__TASK LIST__.
**1)** In the comment thread about nonstick pans, what temperature should a nonstick pan not be heated above?
**2)** Reproduce the passage of the nonstick-pan thread starting at "recent studies have" and ending at "ago) (3 children)".

__GIVEN TEXT__.
╔══

Please don't hawk tuah your pans while cooking

[–] [email protected] 1 points 2 days ago

Using nonstick correctly: Don't use metal and don't heat it over 260 °C

[–] I_Miss_Daniel 23 points 2 days ago

In other words don't do what I did and put half a litre into a $6 pot on your new induction cooktop and set it to 2kW to see how long it takes to boil.

It boils quick.

It then boils more enthusiastically than you've ever seen before, and a cancerous stench fills the air as the coating breaks down and the pot deforms.

[–] [email protected] 1 points 1 day ago

recent studies have stated that the pans offgas from manufacturing for weeks after you've bought them, no heating needed, so no, that's not correct. and it was known that they offgas at only 325ºF years ago. https://www.ewg.org/research/canaries-kitchen

so no, teflon pans are bad no matter how you use them, they're bad for the environment, they're bad for your health, they're bad for animals, they're bad for babies that haven't been born yet.

[–] Valmond 8 points 2 days ago* (last edited 2 days ago) (3 children)

Like throw it away every 6 months.

Edit: or 1 or 2 years, it was hyperbole. Instead of like never throwing it out?

[–] [email protected] 3 points 2 days ago (1 children)

The nonstick pans I've using are several years old now without any signs of deteriorating nonstick surfaces. Use cookware out of wood or plastic to not scrape off the coating.

[–] [email protected] 13 points 2 days ago (2 children)

╚══

__EXCERPTED RECORDS__.
╔══

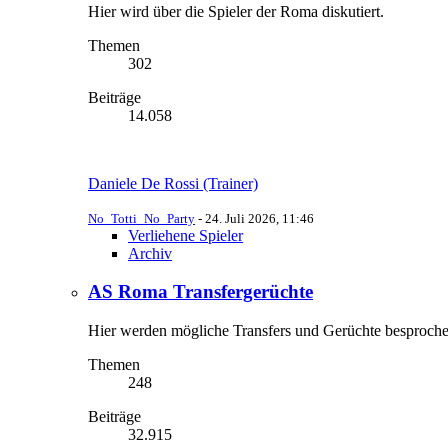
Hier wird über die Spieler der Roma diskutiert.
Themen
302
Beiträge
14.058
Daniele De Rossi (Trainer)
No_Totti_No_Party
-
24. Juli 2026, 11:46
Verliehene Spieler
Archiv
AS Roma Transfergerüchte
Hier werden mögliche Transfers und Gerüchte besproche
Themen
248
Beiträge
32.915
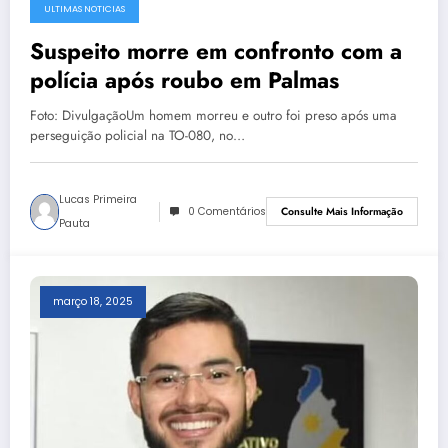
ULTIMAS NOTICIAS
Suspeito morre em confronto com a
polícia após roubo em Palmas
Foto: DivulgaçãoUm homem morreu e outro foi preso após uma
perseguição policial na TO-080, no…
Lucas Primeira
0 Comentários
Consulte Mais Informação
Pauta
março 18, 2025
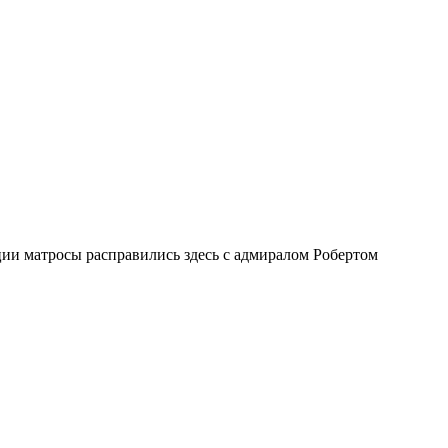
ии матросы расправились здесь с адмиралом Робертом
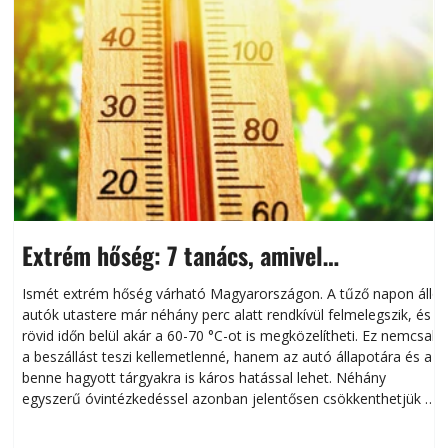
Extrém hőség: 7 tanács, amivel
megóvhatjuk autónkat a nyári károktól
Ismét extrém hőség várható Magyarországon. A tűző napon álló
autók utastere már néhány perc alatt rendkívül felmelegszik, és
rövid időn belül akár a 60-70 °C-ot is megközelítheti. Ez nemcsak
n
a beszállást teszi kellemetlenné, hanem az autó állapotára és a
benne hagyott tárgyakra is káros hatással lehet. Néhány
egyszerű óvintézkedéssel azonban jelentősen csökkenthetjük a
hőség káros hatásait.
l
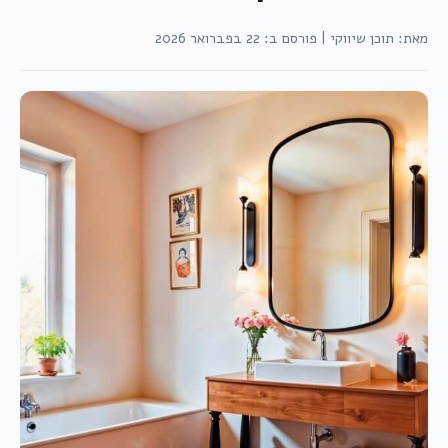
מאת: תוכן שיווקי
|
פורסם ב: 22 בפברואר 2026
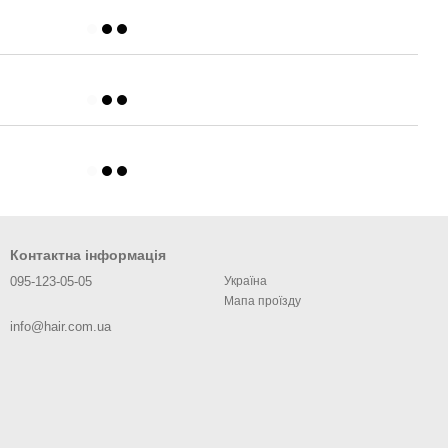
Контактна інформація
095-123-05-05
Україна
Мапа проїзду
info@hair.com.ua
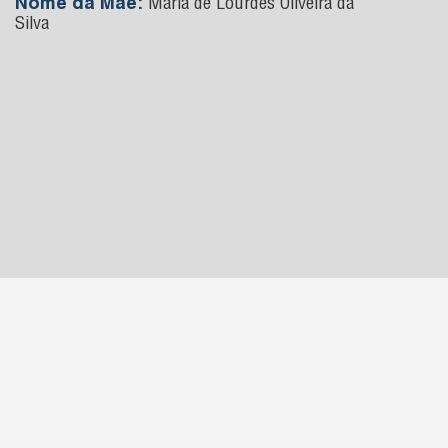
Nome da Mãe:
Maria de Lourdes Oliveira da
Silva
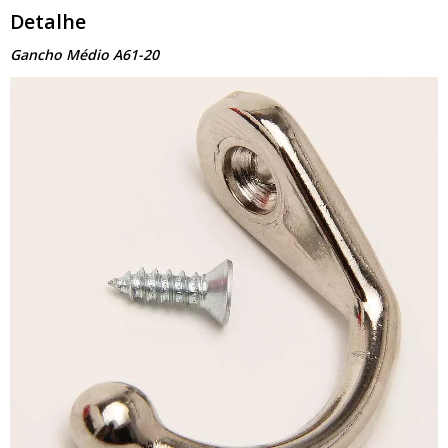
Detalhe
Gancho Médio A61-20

╚══

__ANSWERS TO EACH TASK__.
**1)** 260 °C

**2)**
recent studies have stated that the pans offgas from manufacturing for weeks after you've bought them, no heating needed, so no, that's not correct. and it was known that they offgas at only 325ºF years ago. https://www.ewg.org/research/canaries-kitchen

so no, teflon pans are bad no matter how you use them, they're bad for the environment, they're bad for your health, they're bad for animals, they're bad for babies that haven't been born yet.

[–] Valmond 8 points 2 days ago* (last edited 2 days ago) (3 children)